Base colors with a wash
This is the classic approach, which gives good and clean results. You will need about 50 to 70 Minutes per model. Depending on how many base colors you use and how many details you want to paint separately. Pick 3 to 5 different base colors you want to use. Prime the model with the main base color. For Space marines this would be the color of the armor for example. Make sure the entire model is covered with this color. Add the color with a brush if the spray-can missed some parts. Then fill in any parts you want colored with the other base colors (guns, highlights, etc.). Remember, you do not need to pick out every detail, but maybe add paint the muzzle of the Bolter metallic. Leave parts that are very hard to reach in base color. You won’t see them during the game anyways. Once you blocked in all the colors your model will look pretty flat and unclean around the edges. This will change now.

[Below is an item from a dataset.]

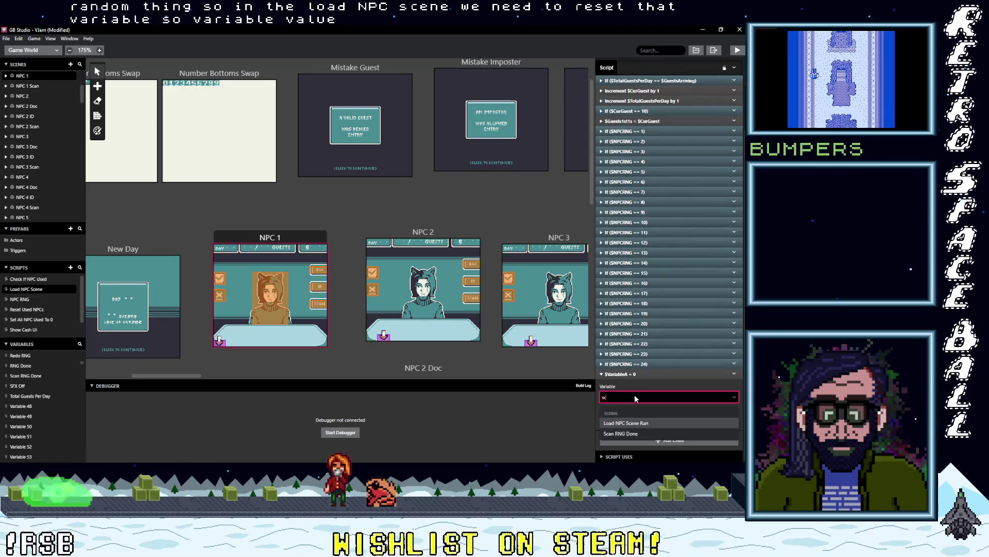
text(an RNG Done)
click(632, 374)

Once the paint dried, apply a wash of your choice all over the miniature. Apply it generously and make sure it flows into the recessed areas on the miniature. You will have covered up the unclean edges and shaded the entire miniature in a matter of minutes. Just make sure you pick a relatively neutral wash. A black and dark brown wash will almost always work. A colored wash will tint the model, which can be desirable but doesn’t work on some color schemes. Just make sure it fits your color scheme. And you’re done. Your models will look more cleanly painted that with contrast paints and have a somewhat battle scarred look (in a good way). The shading will be really noticeable and the models will look great on the tabletop.
This expands on the previous method and will take you about 90 minutes per model. Just pick around 5 base colors for your color scheme and some highlight colors for energy weapons and such. Basecoat the miniature and block in all the colors, just like before. When washing you can use different types of washes for different parts of the model. Gold looks great when washed with sepia for example. Now once the wash is dry you will add highlights to your miniature. You should be drybrushing the metallics over the now darkened metallic parts. Make that gold and silver shine again. Additionally use a lighter tone of the base colors to drybrush the edges of the model. You can drybrush in a neutral color you can use for the entire model. If you want to really go the extra mile, you can drybrush in a lighter tone of the basecoat color for each part.

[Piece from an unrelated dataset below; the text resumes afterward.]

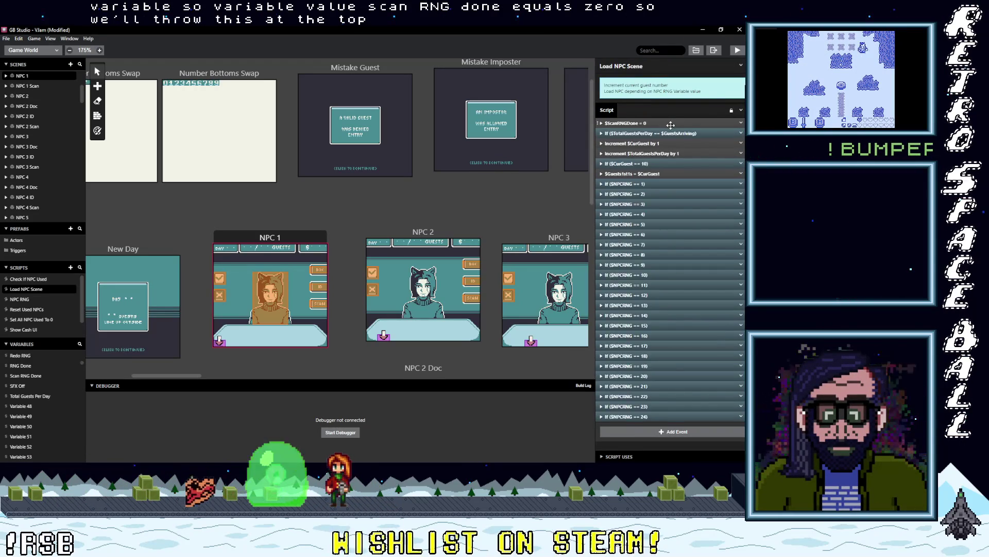
click(659, 133)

The added colors and highlights will add more contrast to the model and make the army more interesting to look at as a whole.
Whatever method you decide to use. It is important to know beforehand. It starts with the choice of primer and the types of paints you buy. Once you figured out the colors you want to use just get started with one of the methods. If you realize that another method would be better for you, you can still change course. If you stay with the colors, the color scheme will still look coherent.
I hope this helped you getting into painting your Warhammer 40k army. Whatever you decide to do, anything is better than an unpainted army.